Dataset Block Start
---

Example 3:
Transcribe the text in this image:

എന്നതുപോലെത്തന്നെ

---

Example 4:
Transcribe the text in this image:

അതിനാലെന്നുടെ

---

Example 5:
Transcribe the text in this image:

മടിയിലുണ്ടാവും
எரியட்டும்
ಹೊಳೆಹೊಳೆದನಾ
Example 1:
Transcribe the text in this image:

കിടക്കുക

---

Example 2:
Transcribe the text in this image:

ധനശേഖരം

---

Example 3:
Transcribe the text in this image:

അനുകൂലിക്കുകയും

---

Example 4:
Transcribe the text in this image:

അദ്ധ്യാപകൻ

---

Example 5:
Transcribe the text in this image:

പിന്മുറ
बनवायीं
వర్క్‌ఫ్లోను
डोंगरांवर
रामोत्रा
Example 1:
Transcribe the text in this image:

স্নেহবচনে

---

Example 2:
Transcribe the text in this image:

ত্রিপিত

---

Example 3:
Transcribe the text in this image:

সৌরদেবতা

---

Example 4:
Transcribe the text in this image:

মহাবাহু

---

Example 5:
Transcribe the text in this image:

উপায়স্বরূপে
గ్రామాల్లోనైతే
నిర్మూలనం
Dataset Block End
## Exercise prompt
All of the records need to be transcribed exactly.

## Result of the exercise
---

Example 3:
Transcribe the text in this image:

എന്നതുപോലെത്തന്നെ

---

Example 4:
Transcribe the text in this image:

അതിനാലെന്നുടെ

---

Example 5:
Transcribe the text in this image:

മടിയിലുണ്ടാവും
எரியட்டும்
ಹೊಳೆಹೊಳೆದನಾ
Example 1:
Transcribe the text in this image:

കിടക്കുക

---

Example 2:
Transcribe the text in this image:

ധനശേഖരം

---

Example 3:
Transcribe the text in this image:

അനുകൂലിക്കുകയും

---

Example 4:
Transcribe the text in this image:

അദ്ധ്യാപകൻ

---

Example 5:
Transcribe the text in this image:

പിന്മുറ
बनवायीं
వర్క్‌ఫ్లోను
डोंगरांवर
रामोत्रा
Example 1:
Transcribe the text in this image:

স্নেহবচনে

---

Example 2:
Transcribe the text in this image:

ত্রিপিত

---

Example 3:
Transcribe the text in this image:

সৌরদেবতা

---

Example 4:
Transcribe the text in this image:

মহাবাহু

---

Example 5:
Transcribe the text in this image:

উপায়স্বরূপে
గ్రామాల్లోనైతే
నిర్మూలనం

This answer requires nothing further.